REDD+ has also been criticised for being nothing more than a well-meaning gesture in the face of economic juggernauts such as timber, palm oil and soybean.
Professor Stephen Howes, director of the Development Policy Centre at the Australian National University's Crawford School of Public Policy, says these powerful drivers of deforestation are very difficult to tackle with REDD+ demonstration projects.
"With a demonstration project, you can hope to deal with the local participation issues but it's very difficult to deal with the broader problems of corruption or with the economics of oil palms," says Howes.
"You need to have an approach that's more focused on national government policy," says Howes. "You need to change national government policies and strengthen national institutions if you're going to hope to tackle these drivers of deforestation."
Professor Angelsen says REDD+ is unique in that it faces far greater scrutiny than other climate change mitigation endeavours, for example, methane capture at a landfill.
"The attention and different concerns being raised related to REDD+ are because it brings so many different interests, in terms of charismatic fauna you want to protect, biodiversity, indigenous rights, the whole forest sector with big money and closely tied to political leads," says Professor Angelsen. "Landfills aren't that. It's much less sexy and it's not linked to high-level politics."

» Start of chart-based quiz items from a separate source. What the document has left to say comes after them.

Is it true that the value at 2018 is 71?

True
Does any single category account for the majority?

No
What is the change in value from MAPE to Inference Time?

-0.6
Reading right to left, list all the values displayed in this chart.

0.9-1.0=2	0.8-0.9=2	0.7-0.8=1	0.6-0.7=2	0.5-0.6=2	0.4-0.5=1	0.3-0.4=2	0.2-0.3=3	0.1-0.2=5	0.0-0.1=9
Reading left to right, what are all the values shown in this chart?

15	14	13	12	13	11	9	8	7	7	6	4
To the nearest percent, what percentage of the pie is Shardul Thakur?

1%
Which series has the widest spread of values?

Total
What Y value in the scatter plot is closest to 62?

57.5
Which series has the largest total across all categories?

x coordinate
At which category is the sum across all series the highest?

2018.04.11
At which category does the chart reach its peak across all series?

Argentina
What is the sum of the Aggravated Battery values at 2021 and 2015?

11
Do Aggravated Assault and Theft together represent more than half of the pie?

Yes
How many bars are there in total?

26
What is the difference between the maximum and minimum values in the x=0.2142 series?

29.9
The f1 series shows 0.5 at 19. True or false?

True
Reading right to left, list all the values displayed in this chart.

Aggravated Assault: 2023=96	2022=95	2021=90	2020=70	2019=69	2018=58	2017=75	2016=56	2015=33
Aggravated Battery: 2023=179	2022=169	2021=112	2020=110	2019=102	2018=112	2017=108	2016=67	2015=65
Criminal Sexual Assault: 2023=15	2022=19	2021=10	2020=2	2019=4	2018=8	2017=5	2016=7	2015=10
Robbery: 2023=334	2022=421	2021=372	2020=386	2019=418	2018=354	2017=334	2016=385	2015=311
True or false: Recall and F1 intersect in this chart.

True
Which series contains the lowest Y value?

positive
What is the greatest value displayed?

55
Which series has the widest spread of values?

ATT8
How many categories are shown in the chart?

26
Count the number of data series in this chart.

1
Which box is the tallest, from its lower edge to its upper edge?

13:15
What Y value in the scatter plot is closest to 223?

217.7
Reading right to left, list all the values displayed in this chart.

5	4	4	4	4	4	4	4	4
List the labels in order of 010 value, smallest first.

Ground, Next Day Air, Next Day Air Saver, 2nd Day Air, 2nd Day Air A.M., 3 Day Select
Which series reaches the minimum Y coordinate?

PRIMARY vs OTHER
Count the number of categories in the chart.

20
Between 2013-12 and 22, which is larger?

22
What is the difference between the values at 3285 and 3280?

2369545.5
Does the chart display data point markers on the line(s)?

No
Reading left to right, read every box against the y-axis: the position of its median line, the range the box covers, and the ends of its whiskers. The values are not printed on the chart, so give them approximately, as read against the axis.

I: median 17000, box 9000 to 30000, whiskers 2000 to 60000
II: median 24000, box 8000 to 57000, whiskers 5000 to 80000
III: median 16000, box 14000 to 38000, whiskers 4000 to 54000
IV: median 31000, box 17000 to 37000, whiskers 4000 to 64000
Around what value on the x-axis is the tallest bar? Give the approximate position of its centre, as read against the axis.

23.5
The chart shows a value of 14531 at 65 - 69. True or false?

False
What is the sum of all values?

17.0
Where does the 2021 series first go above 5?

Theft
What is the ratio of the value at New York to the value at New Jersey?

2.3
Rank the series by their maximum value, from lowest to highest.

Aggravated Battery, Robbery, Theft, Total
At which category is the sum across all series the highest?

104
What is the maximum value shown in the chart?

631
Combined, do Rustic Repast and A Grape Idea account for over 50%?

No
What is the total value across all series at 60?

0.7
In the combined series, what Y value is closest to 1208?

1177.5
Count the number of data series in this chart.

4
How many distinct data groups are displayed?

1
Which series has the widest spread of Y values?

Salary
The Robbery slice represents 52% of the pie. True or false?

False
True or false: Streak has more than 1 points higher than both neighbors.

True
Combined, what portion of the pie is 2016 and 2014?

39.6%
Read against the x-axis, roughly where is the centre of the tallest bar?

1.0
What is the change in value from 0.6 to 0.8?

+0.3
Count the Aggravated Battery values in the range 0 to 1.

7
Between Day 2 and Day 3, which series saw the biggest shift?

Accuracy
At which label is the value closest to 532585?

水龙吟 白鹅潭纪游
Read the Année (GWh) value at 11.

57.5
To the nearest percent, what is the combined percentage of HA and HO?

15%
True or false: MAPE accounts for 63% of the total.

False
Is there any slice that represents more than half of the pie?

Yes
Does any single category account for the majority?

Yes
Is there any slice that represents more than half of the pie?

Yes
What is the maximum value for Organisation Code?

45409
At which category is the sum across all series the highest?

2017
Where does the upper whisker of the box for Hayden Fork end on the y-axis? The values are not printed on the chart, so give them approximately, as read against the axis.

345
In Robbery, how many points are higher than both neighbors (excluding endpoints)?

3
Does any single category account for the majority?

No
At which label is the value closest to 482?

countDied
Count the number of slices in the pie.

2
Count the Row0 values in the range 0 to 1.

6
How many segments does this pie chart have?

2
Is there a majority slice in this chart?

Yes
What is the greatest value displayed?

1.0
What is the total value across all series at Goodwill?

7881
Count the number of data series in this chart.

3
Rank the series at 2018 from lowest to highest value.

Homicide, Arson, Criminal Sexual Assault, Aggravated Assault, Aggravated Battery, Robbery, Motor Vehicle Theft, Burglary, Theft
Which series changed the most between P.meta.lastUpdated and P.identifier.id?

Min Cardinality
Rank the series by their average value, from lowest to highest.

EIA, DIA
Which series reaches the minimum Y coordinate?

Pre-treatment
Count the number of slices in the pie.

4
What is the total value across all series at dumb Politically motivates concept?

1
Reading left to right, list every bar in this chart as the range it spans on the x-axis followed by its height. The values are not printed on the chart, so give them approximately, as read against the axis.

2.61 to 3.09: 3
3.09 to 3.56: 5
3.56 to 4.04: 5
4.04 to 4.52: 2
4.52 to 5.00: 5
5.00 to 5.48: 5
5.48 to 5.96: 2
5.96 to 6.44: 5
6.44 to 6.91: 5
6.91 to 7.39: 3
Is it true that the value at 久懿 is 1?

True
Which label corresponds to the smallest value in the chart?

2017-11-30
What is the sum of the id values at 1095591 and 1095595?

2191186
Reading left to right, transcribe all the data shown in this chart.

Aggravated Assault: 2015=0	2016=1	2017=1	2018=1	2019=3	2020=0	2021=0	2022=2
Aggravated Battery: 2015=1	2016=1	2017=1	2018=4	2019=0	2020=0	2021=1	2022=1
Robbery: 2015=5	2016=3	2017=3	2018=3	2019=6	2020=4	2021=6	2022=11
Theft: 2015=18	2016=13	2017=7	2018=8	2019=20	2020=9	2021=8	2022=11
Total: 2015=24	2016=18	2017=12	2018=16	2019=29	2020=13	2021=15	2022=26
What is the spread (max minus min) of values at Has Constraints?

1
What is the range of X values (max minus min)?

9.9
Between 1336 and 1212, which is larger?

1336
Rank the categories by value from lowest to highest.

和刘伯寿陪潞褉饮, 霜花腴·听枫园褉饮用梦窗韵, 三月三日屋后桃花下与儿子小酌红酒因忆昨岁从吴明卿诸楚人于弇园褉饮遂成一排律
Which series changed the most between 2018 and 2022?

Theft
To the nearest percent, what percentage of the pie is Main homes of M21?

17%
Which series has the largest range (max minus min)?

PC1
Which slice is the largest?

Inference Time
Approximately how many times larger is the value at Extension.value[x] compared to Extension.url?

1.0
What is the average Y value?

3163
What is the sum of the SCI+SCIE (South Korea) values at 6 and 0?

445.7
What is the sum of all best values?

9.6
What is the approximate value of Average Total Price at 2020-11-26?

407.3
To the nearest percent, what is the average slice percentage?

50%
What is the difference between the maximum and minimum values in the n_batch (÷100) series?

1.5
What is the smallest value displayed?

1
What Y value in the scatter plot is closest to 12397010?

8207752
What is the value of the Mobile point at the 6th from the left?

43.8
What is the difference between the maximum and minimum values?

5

It's not all bad news, however. In some countries, particularly Brazil, the tide of deforestation has turned, with rates of deforestation in the Brazilian Amazon down more than 70 per cent since 2004.
Professor Angelsen says this can partly be attributed to other factors including Brazil's financial crisis, the establishment of protected areas and removal of agricultural subsidies, but he still believes REDD+ has a future.
"A very cynical way of looking at REDD+ is to say this is part of the fads and fashion in development aid and international cooperation, but I tend to think that that is wrong," Angelsen says.
"It's not just a fad because two simple facts: climate change is real and we're going to see more and more evidence of that, and second is that you cannot address climate change and get the needed emission reductions without including REDD."